To the proud families here today, I am aware that it is always difficult as parents to set our children free to seek their own dreams and I commend you for the support and affection you have given your children in achieving through this programme. Your rewards are in the happy smiles of accomplishment and success that I see on the faces of today's graduates. All of us share your pride in these fine young people who have 'made the grade' as part of the Raven Programmed!
As representative of Her Majesty Queen Elizabeth, the Queen of Canada here in British Columbia, I salute the graduates of Raven today, and thank Admiral Fraser, the officers, members and training and support staff of Canada's navy with our new Admiral Forcier who have all taken 'on board' the challenge of inclusiveness and made this positive contribution to 37 young lives and the lives of their loved ones, too. Congratulations one and all! You have set in motion the beginnings of a better, more respectful time for all of us!"
Esquimalt Nation Chief Andy Thomas acknowledged the young warriors and how they had accomplished so much this summer, and "how important it is for First Nation's youth to experience these successes".

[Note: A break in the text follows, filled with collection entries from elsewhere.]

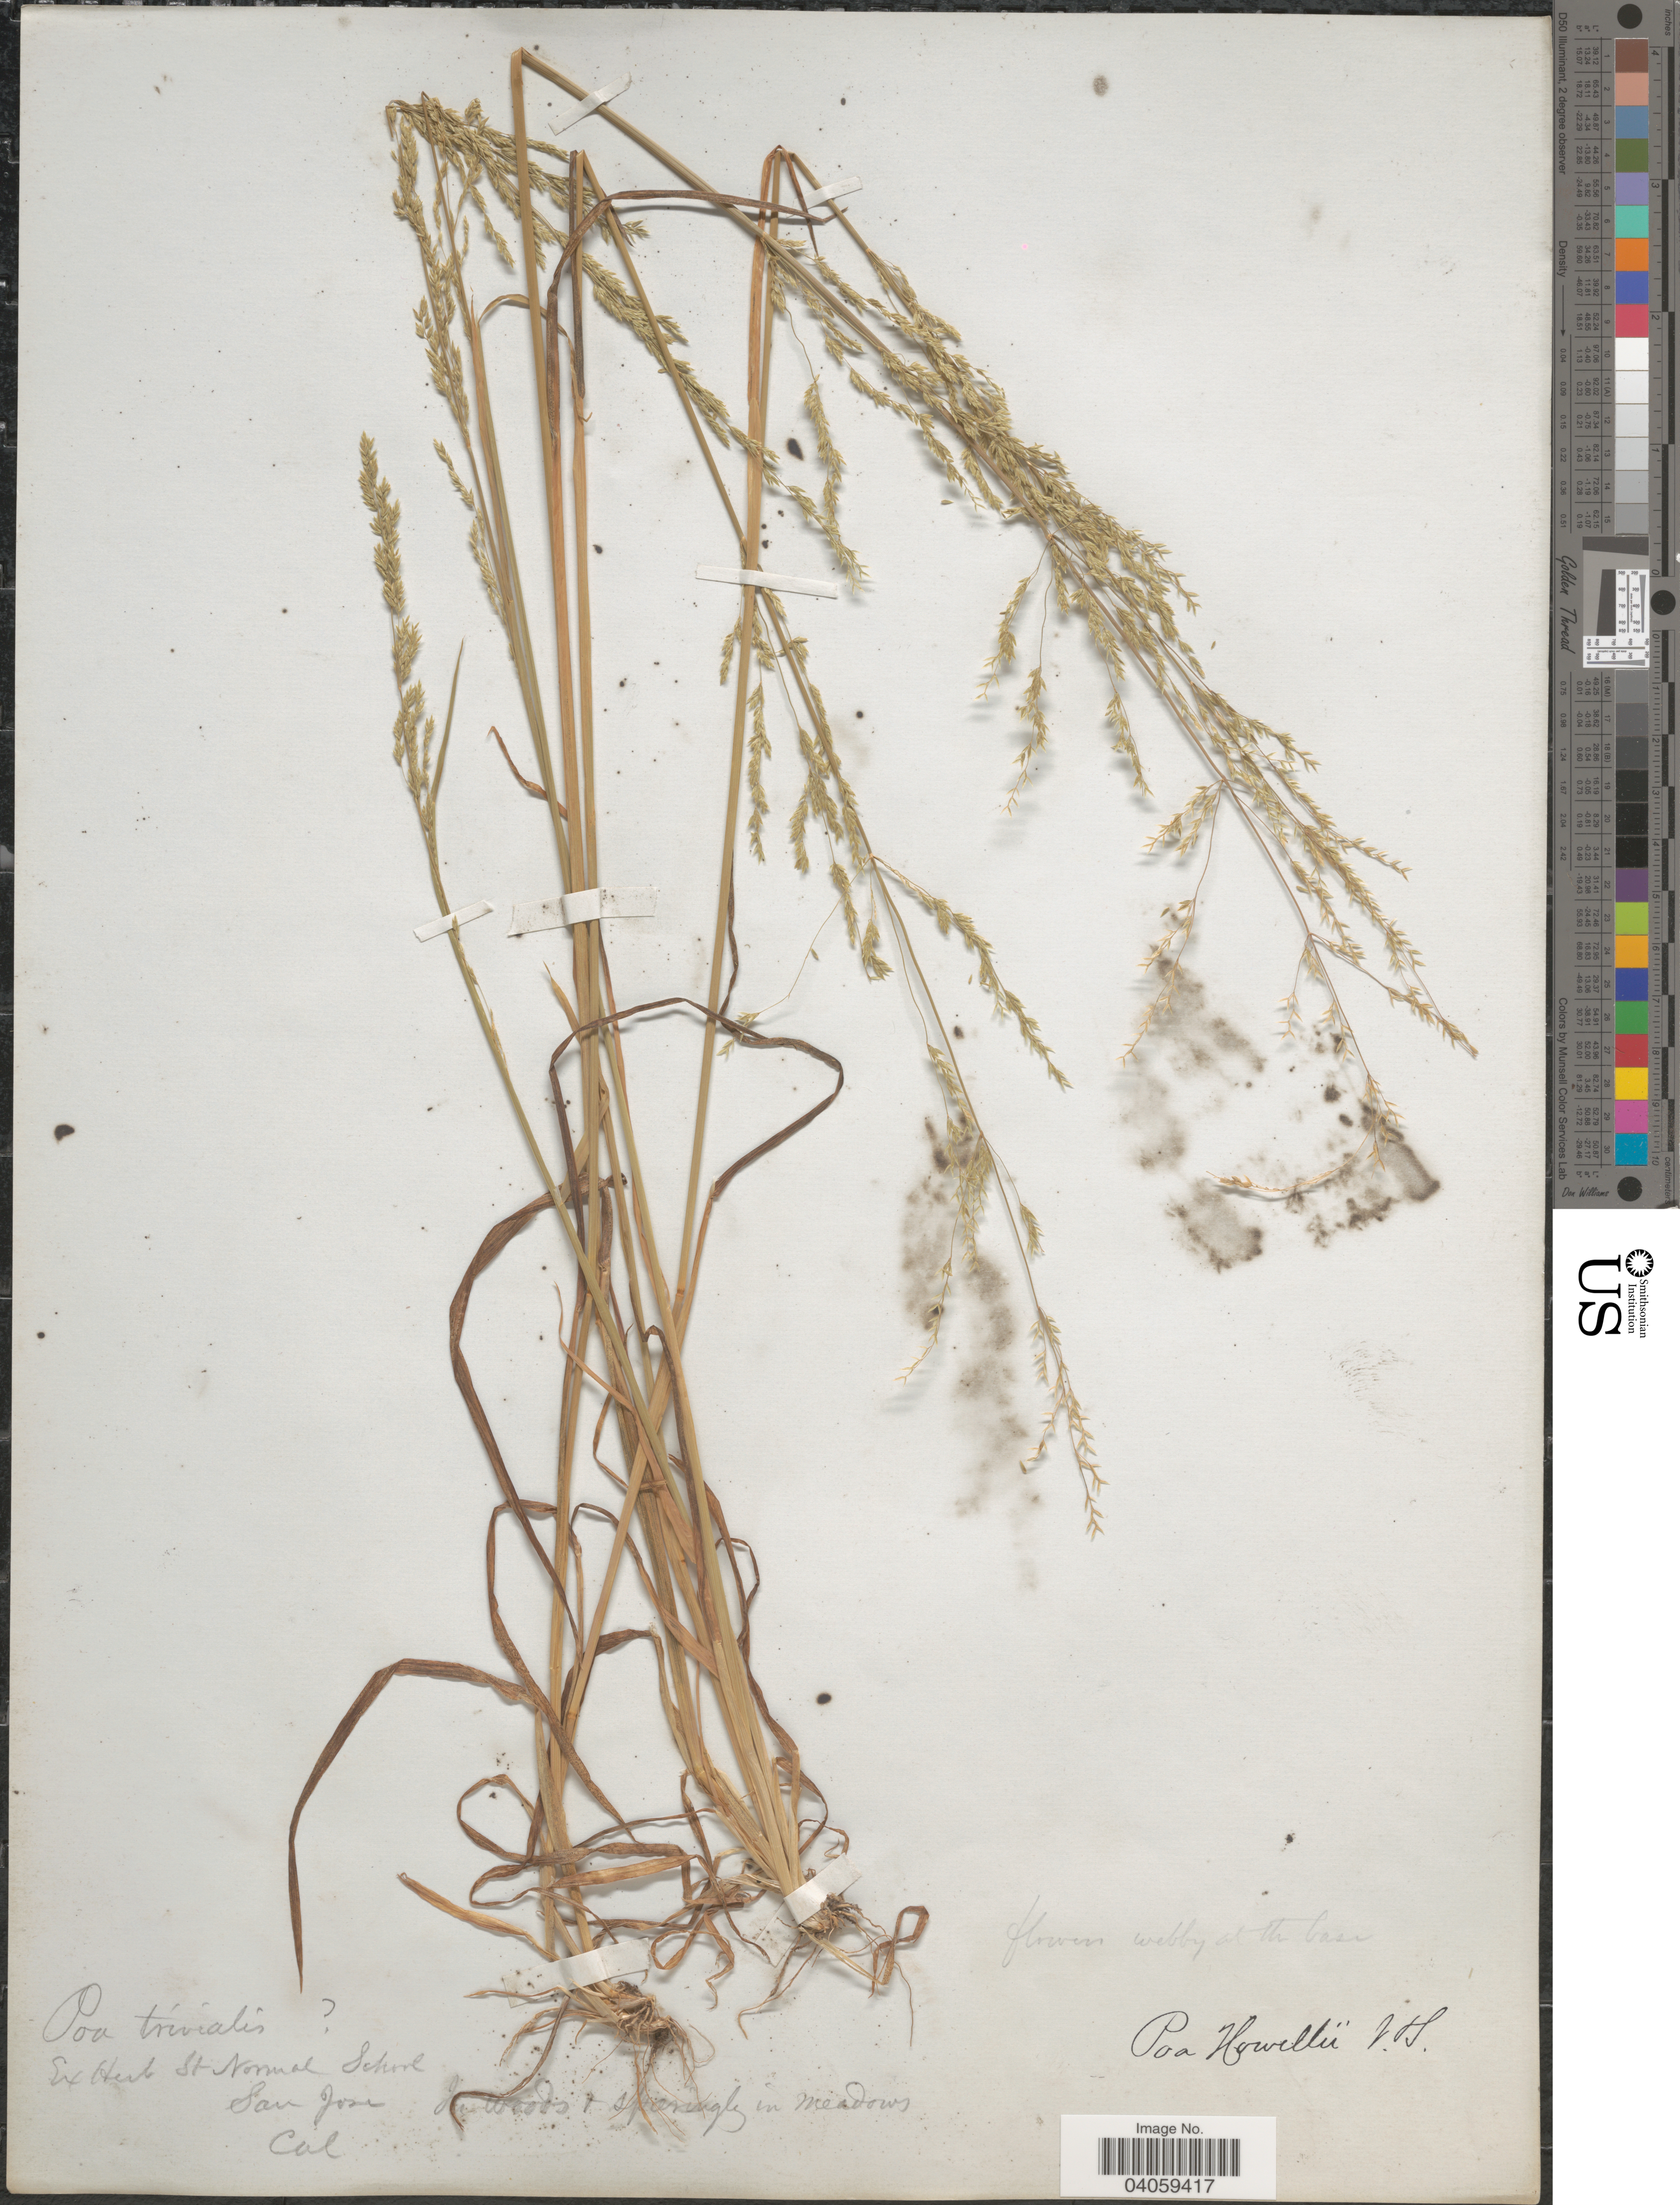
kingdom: Plantae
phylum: Tracheophyta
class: Liliopsida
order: Poales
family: Poaceae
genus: Poa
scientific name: Poa howellii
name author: Vasey & Scribn.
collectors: Ex Herb. St. Normal School San Jose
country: United States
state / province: California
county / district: Santa Clara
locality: San Jose.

Norman George spoke on behalf of the Songhees Nation. He told the Ravens how good he felt "being here and seeing you here with the Aboriginal veterans". It was a scene that prompted him to reminds us of the military role Aboriginal people have played and continue to share in Canada.
He told the Ravens that he was proud of what they have accomplished during this life experience to help get them "on the right road". He told them the discipline and teamwork they have learned "will be with them always on the right road".
The youth received a standing ovation from the hundreds of onlookers, who included; Lydia Hwitsum of the First Nations Summit, Chief Vern Jacks for the T'seycum Nation, Karen Harry representing the T'sawout Nation, Alex Sam for the T'sartlip Nation, Chief Bill Cramner for the Namgis, Curtis Henry for the Paquachin, Henry Chips for the Beecher Bay First Nation, distinguished Elders and Aboriginal Veterans, Dr. Keith Martin, Member of Parliament and proud families and friends.
After a reception, at which the Esquimalt dancers helped celebrate the special day for these Aboriginal youth, they mingled with their families and friends, and ate up more of the admiration.
Later, the RAVEN youth were bussed to the Tsartlip Nation, where they marched in the Grand Entry of the Yellow Wolf Pow Wow.
Then they were returned back to their communities, at the powwow where they could loosen up, rid themselves of army green, and tell their tales of life at military boot camp.